What you are asked to do =>
Copy out the lines below, from the line containing "genus: Tethea" through the line containing "family: Anatidae", inclusive.

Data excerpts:
⟨
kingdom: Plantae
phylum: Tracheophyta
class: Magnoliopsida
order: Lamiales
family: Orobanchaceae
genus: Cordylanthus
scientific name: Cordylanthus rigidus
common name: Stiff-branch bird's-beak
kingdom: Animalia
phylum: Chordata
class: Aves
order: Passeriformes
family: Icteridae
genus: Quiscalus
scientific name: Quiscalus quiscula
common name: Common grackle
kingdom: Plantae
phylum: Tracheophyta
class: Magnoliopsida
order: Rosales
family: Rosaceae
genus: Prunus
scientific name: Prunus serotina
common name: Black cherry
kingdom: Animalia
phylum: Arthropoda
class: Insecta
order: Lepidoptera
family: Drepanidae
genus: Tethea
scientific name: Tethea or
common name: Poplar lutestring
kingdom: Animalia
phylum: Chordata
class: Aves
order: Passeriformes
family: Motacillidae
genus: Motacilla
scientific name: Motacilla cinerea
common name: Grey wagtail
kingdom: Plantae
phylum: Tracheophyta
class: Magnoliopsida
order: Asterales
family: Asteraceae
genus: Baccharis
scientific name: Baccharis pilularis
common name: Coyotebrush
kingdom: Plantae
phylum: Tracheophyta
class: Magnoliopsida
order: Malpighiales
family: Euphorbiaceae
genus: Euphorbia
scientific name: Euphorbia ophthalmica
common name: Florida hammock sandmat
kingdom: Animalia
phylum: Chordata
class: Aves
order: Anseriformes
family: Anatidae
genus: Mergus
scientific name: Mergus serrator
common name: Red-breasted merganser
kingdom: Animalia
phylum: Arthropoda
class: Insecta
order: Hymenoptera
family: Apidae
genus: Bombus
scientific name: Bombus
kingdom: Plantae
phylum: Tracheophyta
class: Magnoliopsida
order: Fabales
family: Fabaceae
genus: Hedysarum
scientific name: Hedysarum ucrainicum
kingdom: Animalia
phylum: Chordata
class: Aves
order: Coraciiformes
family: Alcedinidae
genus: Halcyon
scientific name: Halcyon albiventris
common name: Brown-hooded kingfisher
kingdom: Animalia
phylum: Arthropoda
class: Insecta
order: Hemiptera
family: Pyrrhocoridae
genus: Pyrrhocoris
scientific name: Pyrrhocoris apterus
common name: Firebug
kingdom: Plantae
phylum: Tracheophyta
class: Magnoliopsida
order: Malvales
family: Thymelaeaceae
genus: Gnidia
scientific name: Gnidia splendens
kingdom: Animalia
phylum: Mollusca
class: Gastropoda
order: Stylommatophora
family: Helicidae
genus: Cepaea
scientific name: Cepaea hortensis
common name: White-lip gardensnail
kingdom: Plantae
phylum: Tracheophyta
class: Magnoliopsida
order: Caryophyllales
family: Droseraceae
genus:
⟩
Solution to this exercise =>
genus: Tethea
scientific name: Tethea or
common name: Poplar lutestring
kingdom: Animalia
phylum: Chordata
class: Aves
order: Passeriformes
family: Motacillidae
genus: Motacilla
scientific name: Motacilla cinerea
common name: Grey wagtail
kingdom: Plantae
phylum: Tracheophyta
class: Magnoliopsida
order: Asterales
family: Asteraceae
genus: Baccharis
scientific name: Baccharis pilularis
common name: Coyotebrush
kingdom: Plantae
phylum: Tracheophyta
class: Magnoliopsida
order: Malpighiales
family: Euphorbiaceae
genus: Euphorbia
scientific name: Euphorbia ophthalmica
common name: Florida hammock sandmat
kingdom: Animalia
phylum: Chordata
class: Aves
order: Anseriformes
family: Anatidae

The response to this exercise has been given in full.